● Material provided
□ □ □
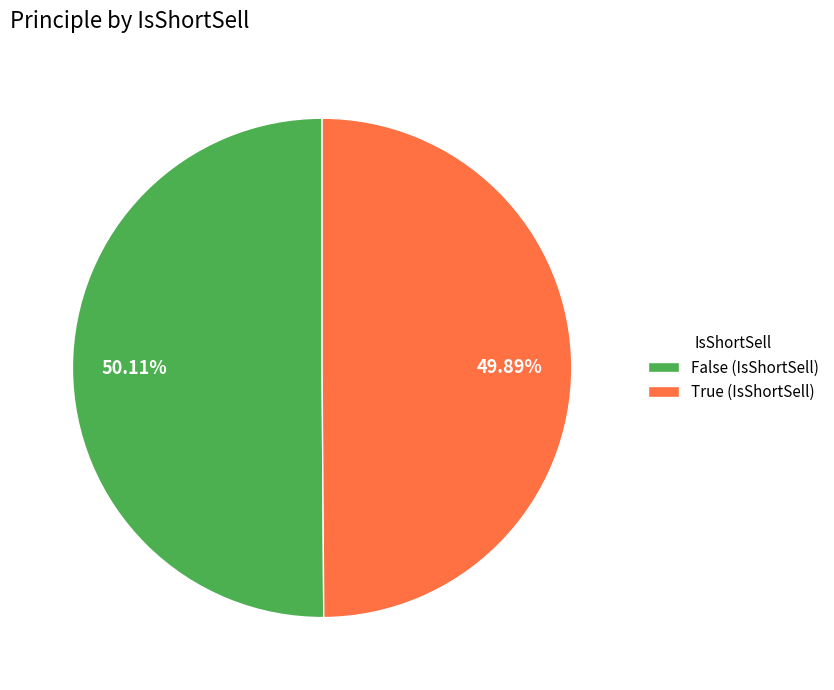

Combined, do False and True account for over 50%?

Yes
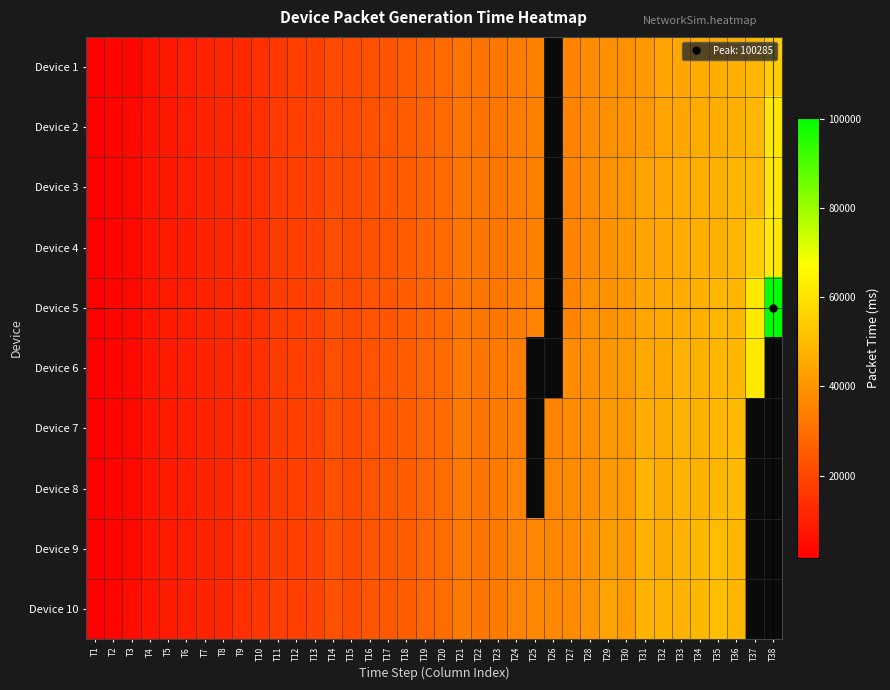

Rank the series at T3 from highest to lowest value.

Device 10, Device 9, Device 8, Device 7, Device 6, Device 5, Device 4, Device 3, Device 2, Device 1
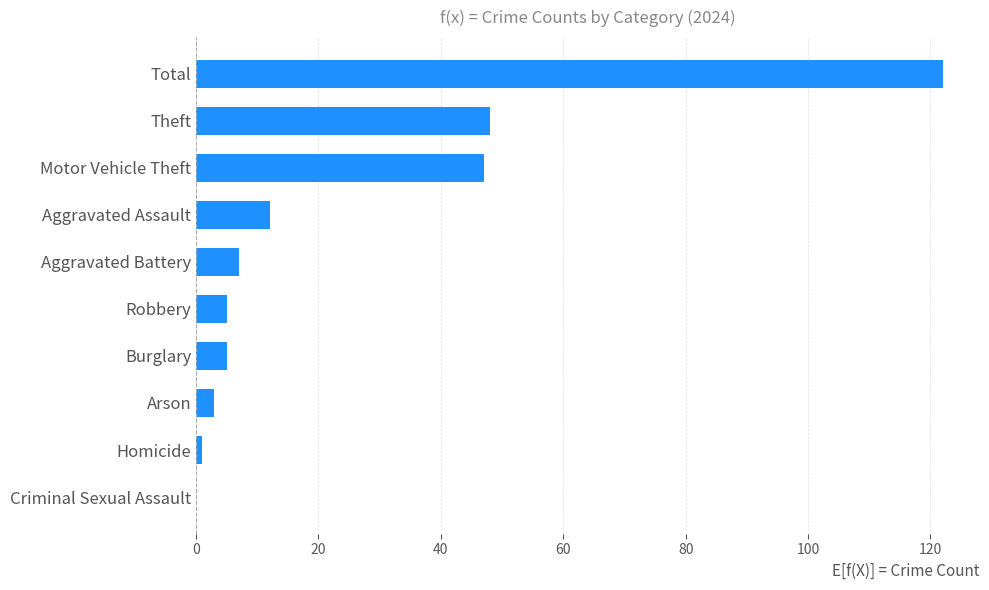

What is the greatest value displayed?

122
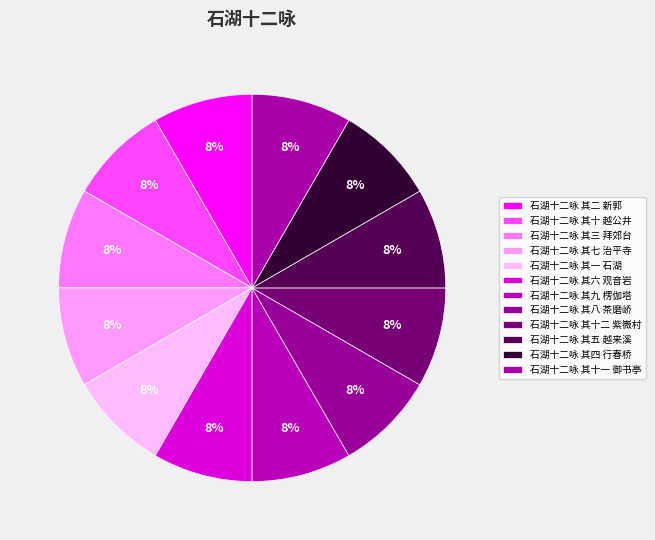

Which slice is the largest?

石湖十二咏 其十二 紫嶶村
□ □ □
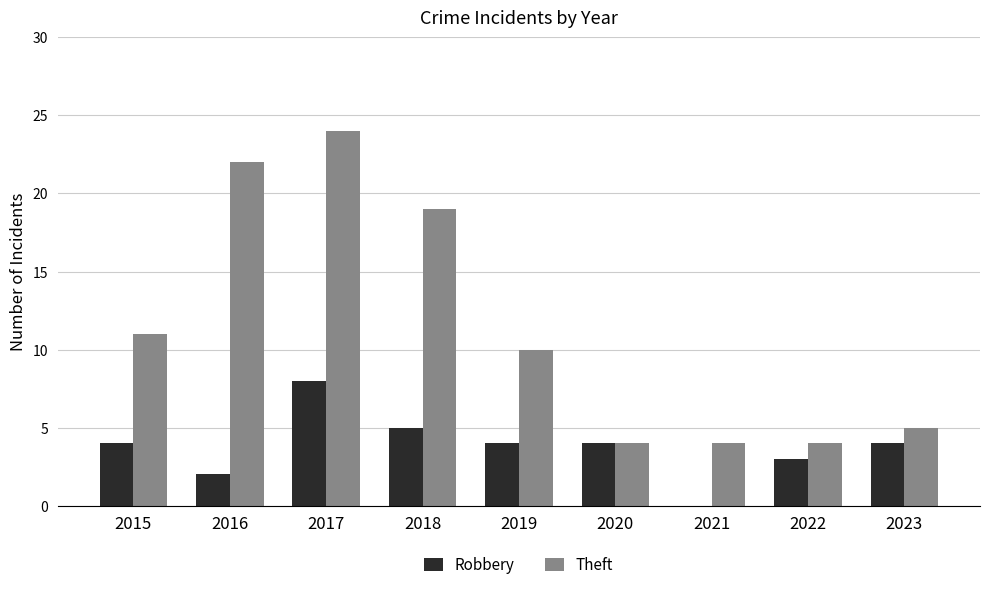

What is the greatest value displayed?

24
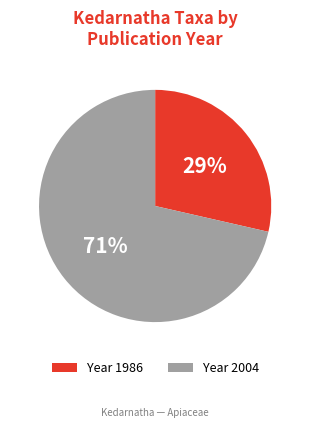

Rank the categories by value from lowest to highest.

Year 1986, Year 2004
□ □ □
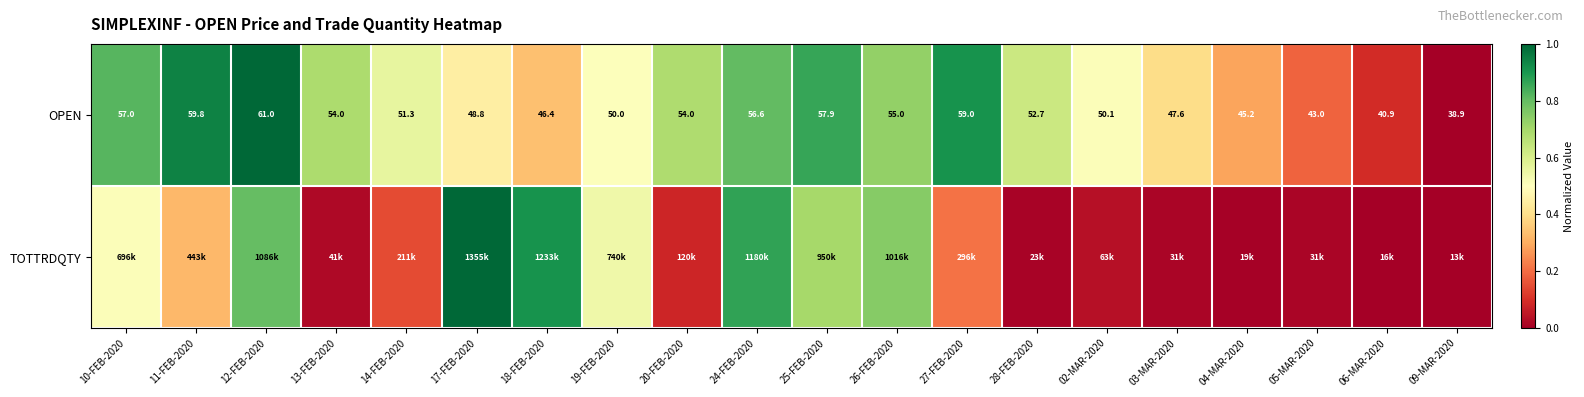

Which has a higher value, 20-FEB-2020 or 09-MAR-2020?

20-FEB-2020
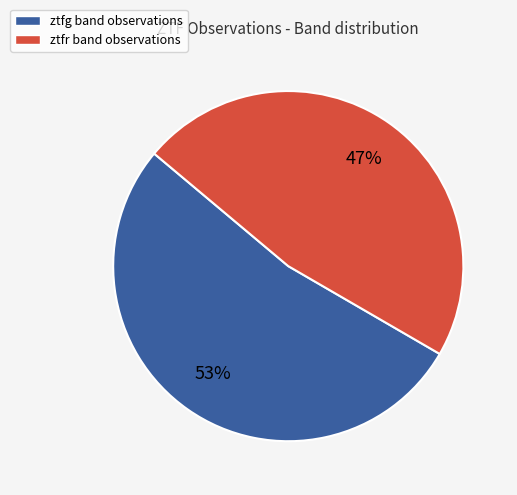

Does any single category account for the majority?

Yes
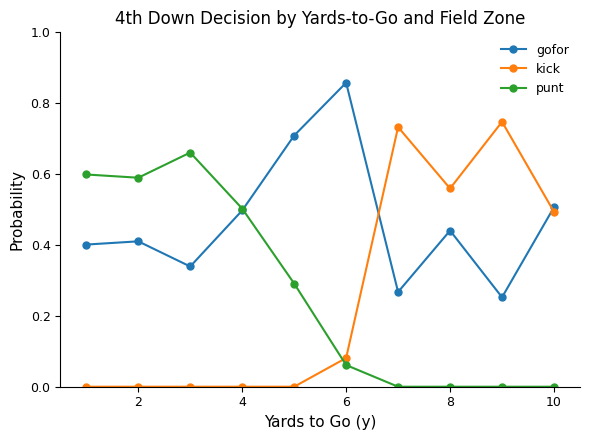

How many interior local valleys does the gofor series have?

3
□ □ □
● Brief
Copy out everything from the line containing "Combined, do False" down through the line containing "Which slice is the largest?", including both. Leave the pictures out of your copy.

● Answer for the task
Combined, do False and True account for over 50%?

Yes

Rank the series at T3 from highest to lowest value.

Device 10, Device 9, Device 8, Device 7, Device 6, Device 5, Device 4, Device 3, Device 2, Device 1

What is the greatest value displayed?

122

Which slice is the largest?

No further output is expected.